### Instructions to follow
Write out the listing below line for line, with every character unchanged.
>> Start Task data
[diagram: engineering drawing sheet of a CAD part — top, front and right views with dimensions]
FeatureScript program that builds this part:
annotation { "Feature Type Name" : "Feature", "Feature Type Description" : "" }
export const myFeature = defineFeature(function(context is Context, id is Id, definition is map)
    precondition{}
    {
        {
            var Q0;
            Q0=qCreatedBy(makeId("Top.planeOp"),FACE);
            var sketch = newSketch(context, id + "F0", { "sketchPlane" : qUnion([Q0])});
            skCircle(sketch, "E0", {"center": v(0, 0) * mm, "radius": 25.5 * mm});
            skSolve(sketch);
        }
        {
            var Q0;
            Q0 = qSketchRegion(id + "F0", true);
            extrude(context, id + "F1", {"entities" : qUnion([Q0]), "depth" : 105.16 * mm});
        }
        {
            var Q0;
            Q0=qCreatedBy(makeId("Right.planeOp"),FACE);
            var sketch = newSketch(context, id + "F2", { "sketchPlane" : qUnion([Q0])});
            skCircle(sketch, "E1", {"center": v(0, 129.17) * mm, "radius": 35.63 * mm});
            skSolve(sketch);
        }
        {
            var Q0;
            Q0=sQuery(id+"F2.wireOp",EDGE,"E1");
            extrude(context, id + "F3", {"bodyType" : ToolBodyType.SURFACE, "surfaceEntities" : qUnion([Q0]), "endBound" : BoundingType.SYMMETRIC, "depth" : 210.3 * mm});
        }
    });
>> End Task data
### Answer
[diagram: engineering drawing sheet of a CAD part — top, front and right views with dimensions]
FeatureScript program that builds this part:
annotation { "Feature Type Name" : "Feature", "Feature Type Description" : "" }
export const myFeature = defineFeature(function(context is Context, id is Id, definition is map)
    precondition{}
    {
        {
            var Q0;
            Q0=qCreatedBy(makeId("Top.planeOp"),FACE);
            var sketch = newSketch(context, id + "F0", { "sketchPlane" : qUnion([Q0])});
            skCircle(sketch, "E0", {"center": v(0, 0) * mm, "radius": 25.5 * mm});
            skSolve(sketch);
        }
        {
            var Q0;
            Q0 = qSketchRegion(id + "F0", true);
            extrude(context, id + "F1", {"entities" : qUnion([Q0]), "depth" : 105.16 * mm});
        }
        {
            var Q0;
            Q0=qCreatedBy(makeId("Right.planeOp"),FACE);
            var sketch = newSketch(context, id + "F2", { "sketchPlane" : qUnion([Q0])});
            skCircle(sketch, "E1", {"center": v(0, 129.17) * mm, "radius": 35.63 * mm});
            skSolve(sketch);
        }
        {
            var Q0;
            Q0=sQuery(id+"F2.wireOp",EDGE,"E1");
            extrude(context, id + "F3", {"bodyType" : ToolBodyType.SURFACE, "surfaceEntities" : qUnion([Q0]), "endBound" : BoundingType.SYMMETRIC, "depth" : 210.3 * mm});
        }
    });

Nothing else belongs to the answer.